[EXERCISE MATERIAL]
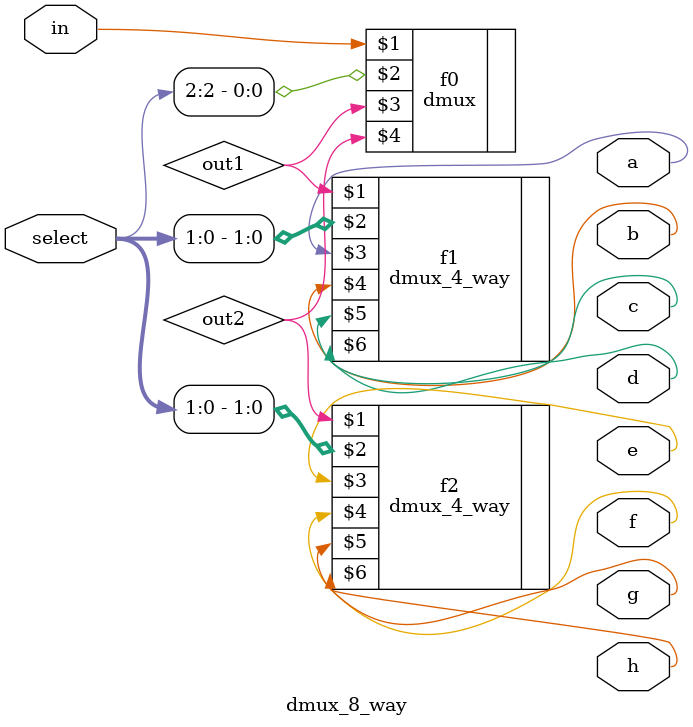
<source format=sv>
`ifndef dmux_4_way
  `include "dmux_4_way.sv"
`endif
`define dmux_8_way 1

module dmux_8_way(
    input       in,
    input [2:0] select,
    output      a,
    output      b,
    output      c,
    output      d,
    output      e,
    output      f,
    output      g,
    output      h
);
  wire out1, out2;
  dmux f0 (in, select[2], out1, out2);
  dmux_4_way f1 (out1, select[1:0], a, b, c, d);
  dmux_4_way f2 (out2, select[1:0], e, f, g, h);
endmodule

</source>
[/EXERCISE MATERIAL]
#### BRIEF:
For the data above, return an exact copy that contains no pictures.

#### SOLUTION FOR THIS TASK:
<source format=sv>
`ifndef dmux_4_way
  `include "dmux_4_way.sv"
`endif
`define dmux_8_way 1

module dmux_8_way(
    input       in,
    input [2:0] select,
    output      a,
    output      b,
    output      c,
    output      d,
    output      e,
    output      f,
    output      g,
    output      h
);
  wire out1, out2;
  dmux f0 (in, select[2], out1, out2);
  dmux_4_way f1 (out1, select[1:0], a, b, c, d);
  dmux_4_way f2 (out2, select[1:0], e, f, g, h);
endmodule

</source>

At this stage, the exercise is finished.